There's increasing pressure to legalize marijuana.
The "War On Drugs" has been around a lot longer than most other wars the country has fought and a group of African-American government employees says it's time to declare victory and withdraw.
Blacks in Government (BIG), which represents government employees at the federal, state, county and municipal levels, overwhelmingly passed a resolution at its national delegates meeting last week calling for an end to what it called "the failed and racially biased 'war on drugs.'”
The resolution, which will be delivered to President Barack Obama and Attorney General Eric Holder, calls for “alternatives to incarceration that may, in part, include a model to regulate and control the distribution of some drugs.”
The resolution pointed to the words of Maryland State Police Major Neill Franklin and U.S. Marshal Matthew Fogg, both members of Law Enforcement Against Prohibition (LEAP), a group of police, judges, prosecutors and prison wardens who support legalizing and regulating drugs.

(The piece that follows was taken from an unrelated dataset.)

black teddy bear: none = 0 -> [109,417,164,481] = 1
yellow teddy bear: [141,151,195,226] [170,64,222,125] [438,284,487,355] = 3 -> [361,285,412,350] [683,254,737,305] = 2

BIG and LEAP have noted that African Americans constitute 53.5 percent of all persons who entered prison because of a drug conviction despite the fact that blacks are no more likely than whites to use drugs.

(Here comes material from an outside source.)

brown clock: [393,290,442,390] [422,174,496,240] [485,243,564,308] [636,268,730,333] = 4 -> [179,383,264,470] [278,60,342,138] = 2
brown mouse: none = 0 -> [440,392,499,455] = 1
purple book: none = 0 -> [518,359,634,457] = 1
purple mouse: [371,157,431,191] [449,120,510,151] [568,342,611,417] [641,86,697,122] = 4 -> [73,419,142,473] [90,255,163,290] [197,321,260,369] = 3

“I personally witnessed racially biased enforcement procedures when I ran a joint DEA task force,” said Fogg, a former U.S. marshal and a past BIG national first vice president. “When I requested equal enforcement of upscale suburban areas, I met internal resistance.”

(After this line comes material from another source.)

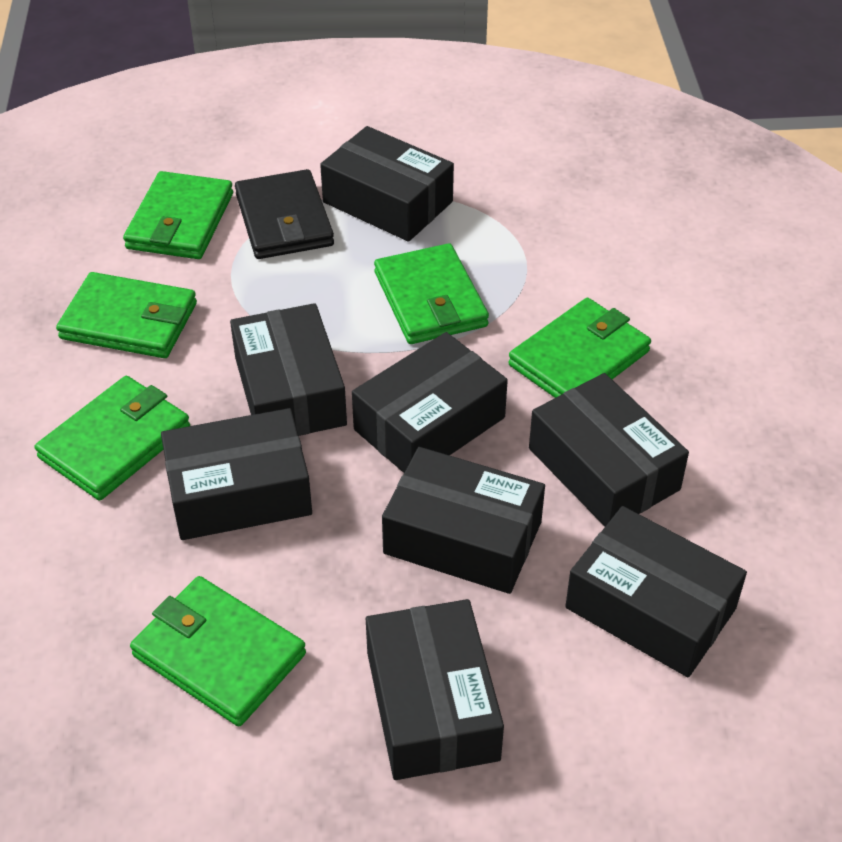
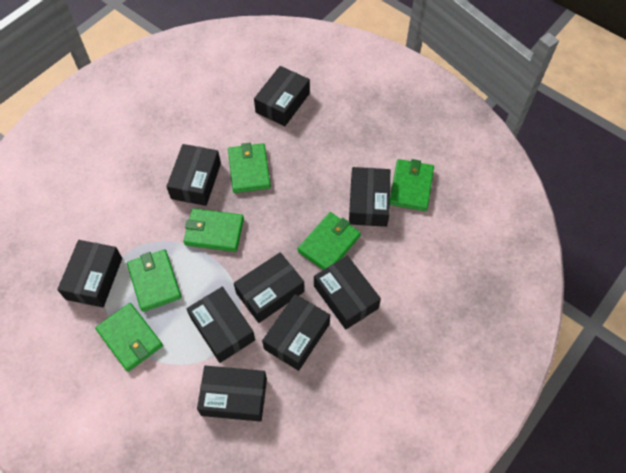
black box: [161,408,312,540] [230,303,347,436] [320,126,454,242] [352,332,508,473] [366,599,504,780] [382,447,545,594] [529,373,689,527] [565,506,747,677] = 8 -> [57,240,122,307] [166,144,221,206] [186,287,255,363] [197,366,267,422] [234,252,305,323] [254,66,310,126] [262,294,330,371] [314,256,381,329] [349,167,390,227] = 9
black wallet: [235,169,334,259] = 1 -> none = 0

The BIG resolution calls for “a federal investigation for solutions to eliminate the pretense and continued arrest and incarceration of African Americans at extraordinarily disparate rates for drug related charges.”
In passing the anti-drug-war resolution, BIG joins other African-American groups that have taken similar positions, such as the NAACP, the National Black Caucus of State Legislators and the National Black Police Association.
“The war on drugs has put blacks behind bars for drug offenses at more than ten times the rate of whites, even though the evidence consistently shows that blacks are no more likely to use or sell currently illicit drugs than whites are,” Fogg added. “It is time to end this virtual race war.”